** Opening Task material block **
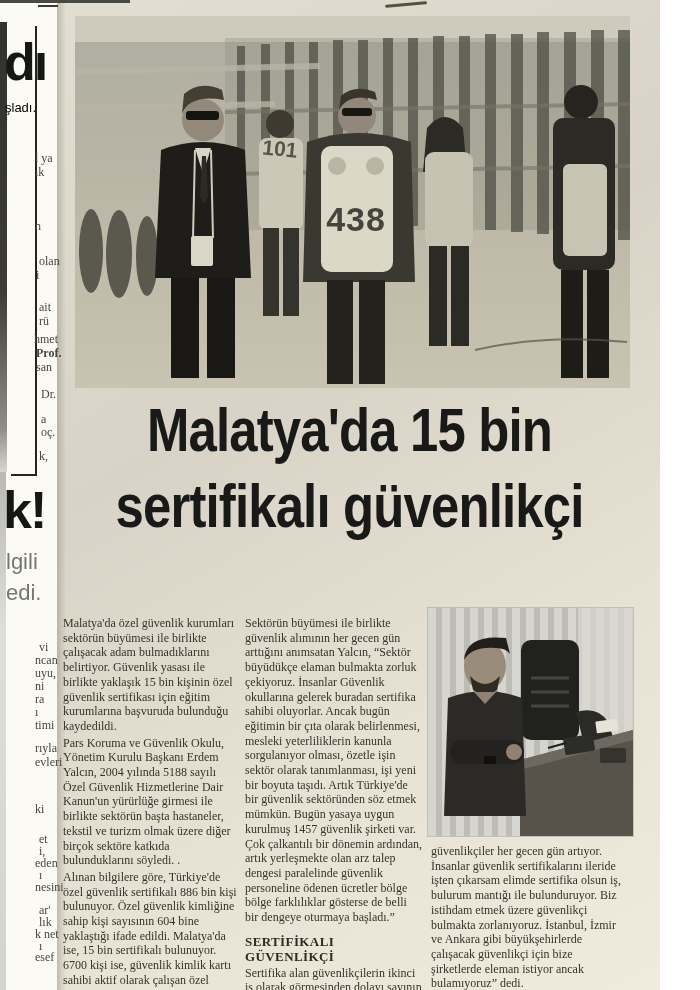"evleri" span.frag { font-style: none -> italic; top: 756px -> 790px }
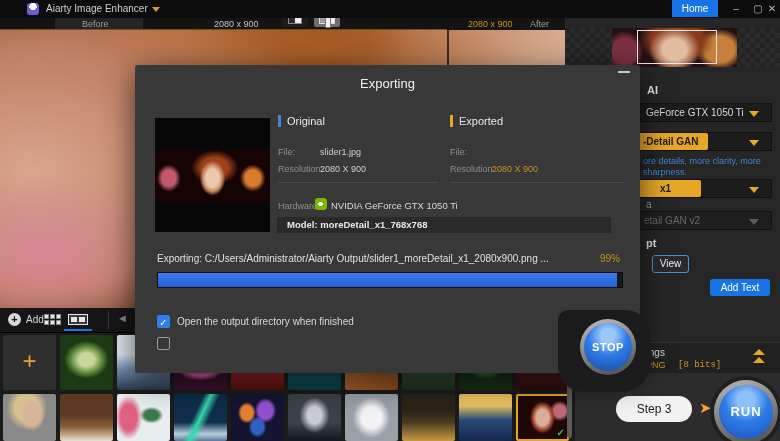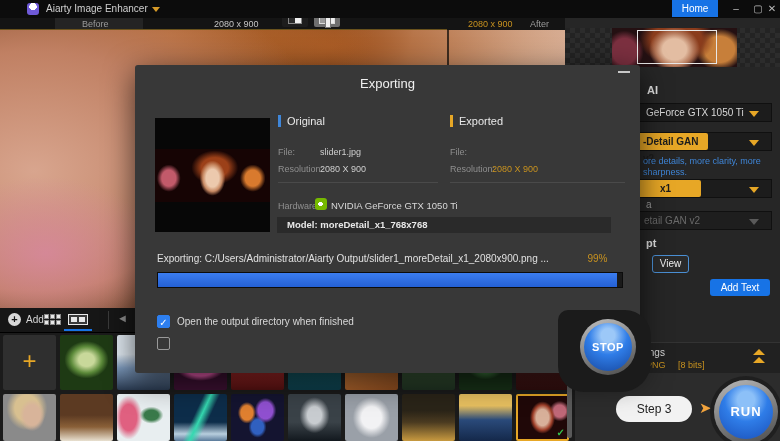"99%" #progress-pct { text-align: center -> right }
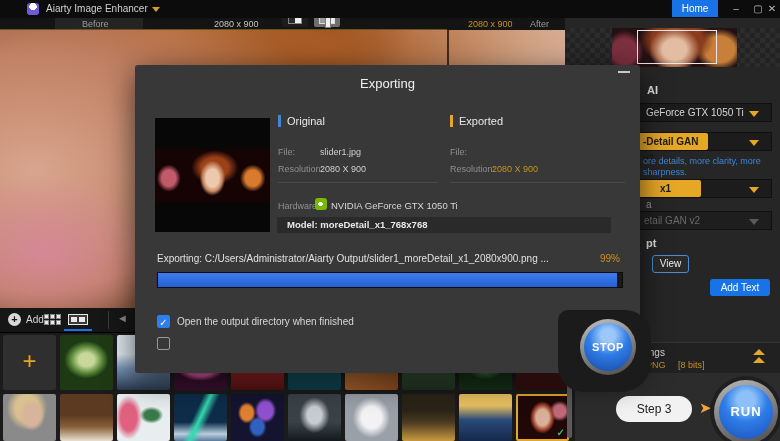"[8 bits]" #settings-bits { font-family: none -> Liberation Mono, monospace }
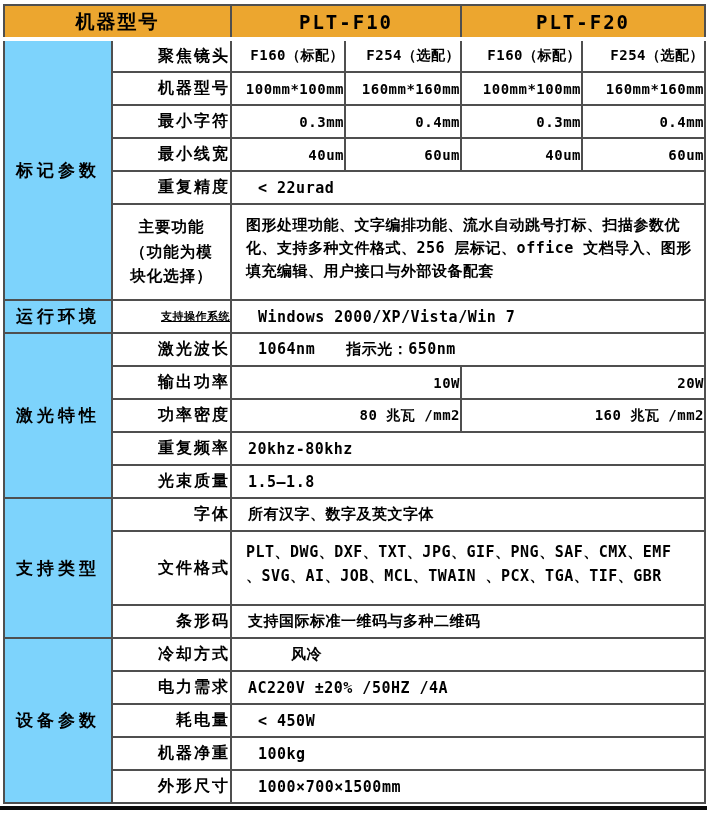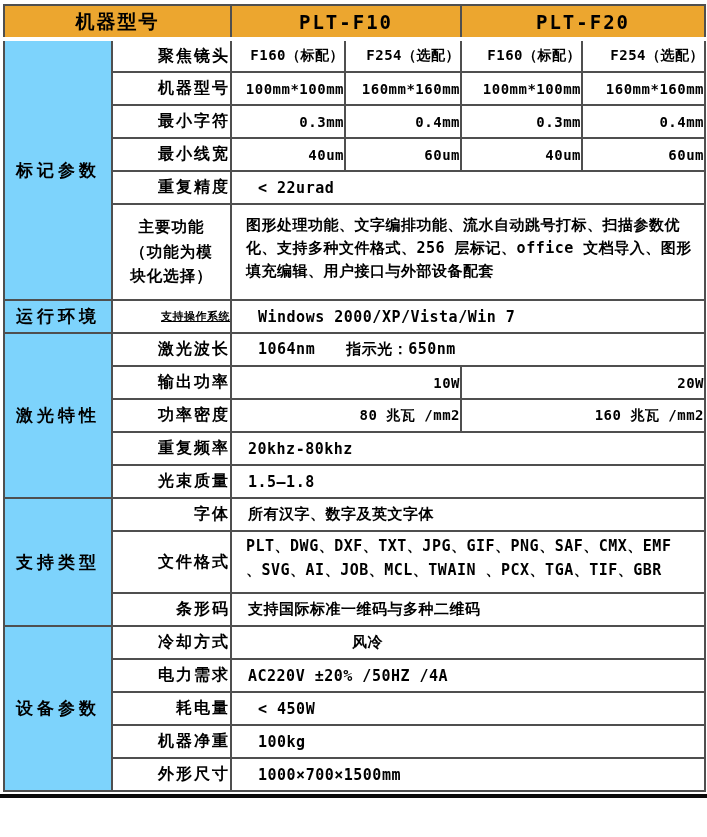"文件格式" tr.tall-files { height: 62px -> 74px }
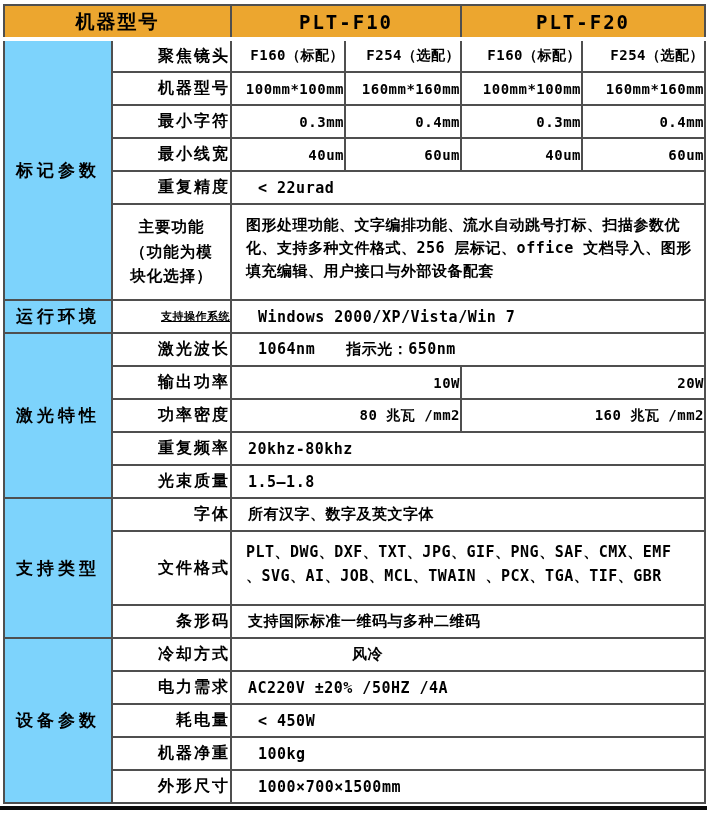"风冷" td.pl-far { padding-left: 120px -> 59px }
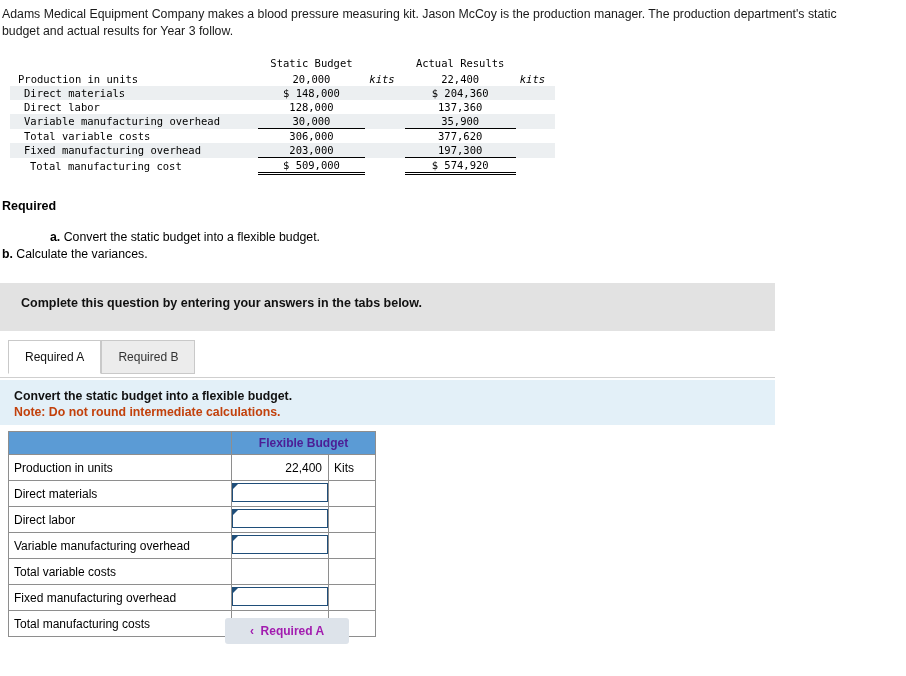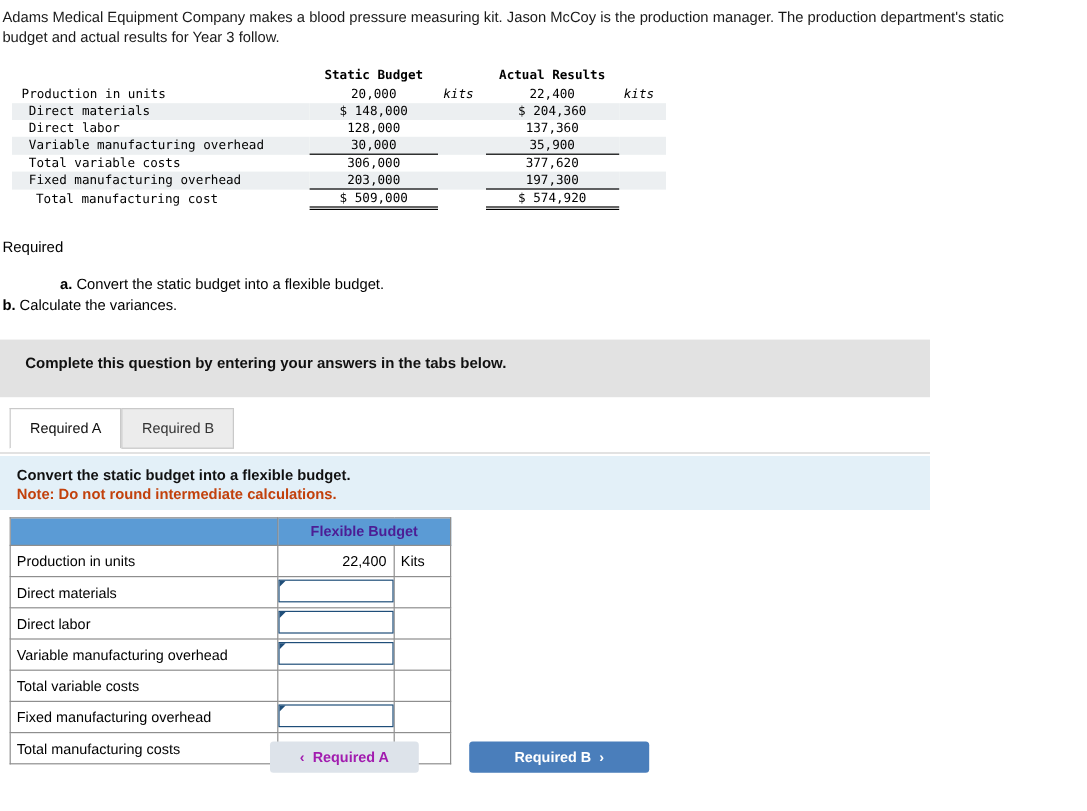"Static Budget" .hdr td { font-weight: bold -> normal }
** Closing Task material block **
First drop every picture, then print the data above exactly as it stands.

• **Expected answer**:
"evleri" span.frag { font-style: none -> italic; top: 756px -> 790px }
"99%" #progress-pct { text-align: center -> right }
"[8 bits]" #settings-bits { font-family: none -> Liberation Mono, monospace }
"文件格式" tr.tall-files { height: 62px -> 74px }
"风冷" td.pl-far { padding-left: 120px -> 59px }
"Static Budget" .hdr td { font-weight: bold -> normal }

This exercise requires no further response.